### ACTIVITY
From the records below, copy every line that contains the word "wrist".

### THE DATA
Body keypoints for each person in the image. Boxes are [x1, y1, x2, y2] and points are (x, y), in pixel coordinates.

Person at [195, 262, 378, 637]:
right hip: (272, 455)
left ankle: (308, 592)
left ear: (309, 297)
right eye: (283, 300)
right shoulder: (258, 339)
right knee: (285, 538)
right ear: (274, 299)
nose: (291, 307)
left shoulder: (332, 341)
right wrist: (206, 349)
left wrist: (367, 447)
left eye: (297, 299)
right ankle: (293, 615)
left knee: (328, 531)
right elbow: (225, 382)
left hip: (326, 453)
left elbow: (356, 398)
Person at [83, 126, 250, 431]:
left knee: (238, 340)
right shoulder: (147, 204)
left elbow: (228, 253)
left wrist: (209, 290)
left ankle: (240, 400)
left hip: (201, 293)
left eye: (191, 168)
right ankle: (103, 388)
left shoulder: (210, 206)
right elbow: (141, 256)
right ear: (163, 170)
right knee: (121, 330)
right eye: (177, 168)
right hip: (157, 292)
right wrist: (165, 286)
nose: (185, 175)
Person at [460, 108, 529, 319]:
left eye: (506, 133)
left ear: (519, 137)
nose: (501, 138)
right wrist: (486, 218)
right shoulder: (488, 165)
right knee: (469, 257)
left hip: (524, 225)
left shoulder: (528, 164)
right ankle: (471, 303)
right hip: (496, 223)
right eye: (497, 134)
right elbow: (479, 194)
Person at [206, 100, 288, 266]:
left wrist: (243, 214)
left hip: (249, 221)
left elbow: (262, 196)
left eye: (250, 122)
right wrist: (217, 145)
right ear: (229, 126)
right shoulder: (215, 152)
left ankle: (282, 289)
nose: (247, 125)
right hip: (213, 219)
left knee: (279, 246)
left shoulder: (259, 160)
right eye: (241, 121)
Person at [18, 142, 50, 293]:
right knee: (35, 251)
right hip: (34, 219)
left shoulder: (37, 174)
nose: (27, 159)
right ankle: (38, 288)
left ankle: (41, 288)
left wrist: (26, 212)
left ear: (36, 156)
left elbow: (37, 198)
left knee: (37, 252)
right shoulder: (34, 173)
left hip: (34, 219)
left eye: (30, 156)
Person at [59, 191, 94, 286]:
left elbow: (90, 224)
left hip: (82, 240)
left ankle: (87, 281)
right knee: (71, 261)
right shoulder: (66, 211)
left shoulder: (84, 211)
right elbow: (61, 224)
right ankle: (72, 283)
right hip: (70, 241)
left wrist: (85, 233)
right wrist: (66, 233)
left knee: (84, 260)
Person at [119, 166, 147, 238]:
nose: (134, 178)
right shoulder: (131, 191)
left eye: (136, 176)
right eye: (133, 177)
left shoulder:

### EXERCISE OUTPUT
right wrist: (206, 349)
left wrist: (367, 447)
left wrist: (209, 290)
right wrist: (165, 286)
right wrist: (486, 218)
left wrist: (243, 214)
right wrist: (217, 145)
left wrist: (26, 212)
left wrist: (85, 233)
right wrist: (66, 233)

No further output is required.